> [Source document]:
----
Heat wave impacts legume yields in India

Regions particularly suffering from heat

This year’s heat wave was the most severe as it started early and extended for a longer period of time. The weather experts attribute the high temperature across the country due to the absence of light rainfall and thundershowers typical for this time of the year. The northern, north western and central region of India were mostly affected by the heat waves. The year 2022 experienced abnormally dry weather with higher maximum and minimum temperatures during February to May and the states mostly affected by them were Punjab, Haryana, Rajasthan, Jammu and Kashmir, Himachal Pradesh, Uttar Pradesh, Madhya Pradesh, Bihar and Maharashtra. 

Indian states ©Mapsofindia

Heat in Rajastan, “backbone of India’s agricultural economy”, and impact on the cultures.

Heatwaves days ©forbesindia

As India witnessed the hottest March in 122 years, Rajasthan – one of the regions where the most food-products are cultivated – was one of the worst affected states with 25 heat waves and the highest number of heat wave days, with temperatures soaring past 40 degrees.
----
(Saved entries)

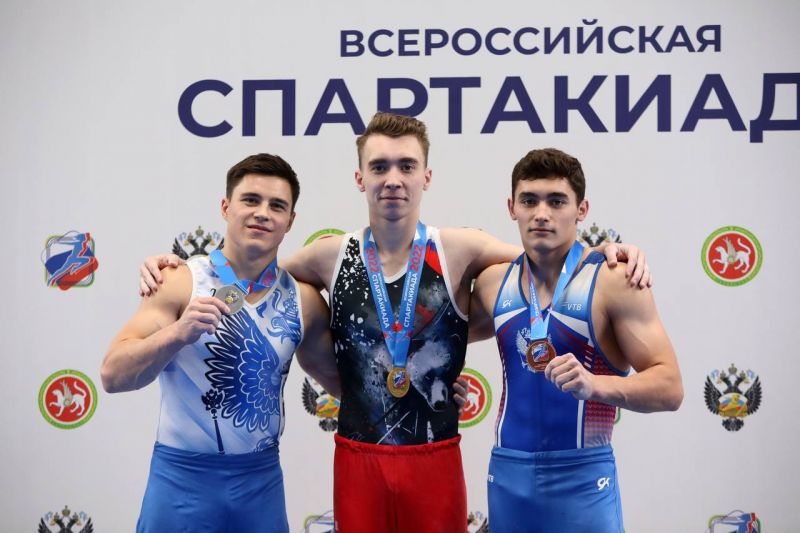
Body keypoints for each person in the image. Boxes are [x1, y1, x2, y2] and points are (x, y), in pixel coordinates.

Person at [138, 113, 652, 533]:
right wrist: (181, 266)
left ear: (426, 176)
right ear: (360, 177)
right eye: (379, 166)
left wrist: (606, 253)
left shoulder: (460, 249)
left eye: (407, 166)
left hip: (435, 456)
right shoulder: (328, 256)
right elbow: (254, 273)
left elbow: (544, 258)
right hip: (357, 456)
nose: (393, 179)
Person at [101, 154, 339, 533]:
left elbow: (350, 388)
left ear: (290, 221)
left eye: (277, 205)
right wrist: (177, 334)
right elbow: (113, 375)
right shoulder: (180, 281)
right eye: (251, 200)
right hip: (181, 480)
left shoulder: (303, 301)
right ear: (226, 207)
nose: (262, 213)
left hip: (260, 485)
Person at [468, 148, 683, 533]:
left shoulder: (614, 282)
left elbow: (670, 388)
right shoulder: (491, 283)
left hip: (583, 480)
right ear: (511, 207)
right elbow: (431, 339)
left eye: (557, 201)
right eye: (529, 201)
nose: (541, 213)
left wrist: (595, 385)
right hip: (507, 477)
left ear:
----
> [Set of tasks]:
(a) According to the text on heat waves and legume yields in India, why was this year's heat wave the most severe? Answer in one to three sentences.
(b) Carry on the text about heat waves and legume yields in India, picking up after its final sentence.

> [Expected outputs]:
(a) It was the most severe because it started early and extended for a longer period of time.

(b)
This extreme climate adversely affected the wheat crop, with wheat grains being rendered very light and small. Thus, yields dropped from an average of 12 to 16 quintals per bigha (0.625 acres) to 6 to 9 quintals per bigha (0.625 acres) this year, which in turn affected tudi – (Dry fodder made out of the remnants of the wheat crop is termed “tudi” – production, too.

Impact of the heatwave on legumes

Since the heatwave coincided with wheat’s grain filling and development stage, it resulted in average reduction of yields up to 15-25 per cent; flower and fruit drop in papaya were observed over Bhilwara and Sirohi districts while flower and fruit drop in pomegranate and lemon was observed in Pali district of Rajasthan.


How were legume yields this year?

The pulses production which was 18.24 MMT during 2010-11 rose to the record level of 26.96 MMT during 2021-22, an increase of about 48 percent.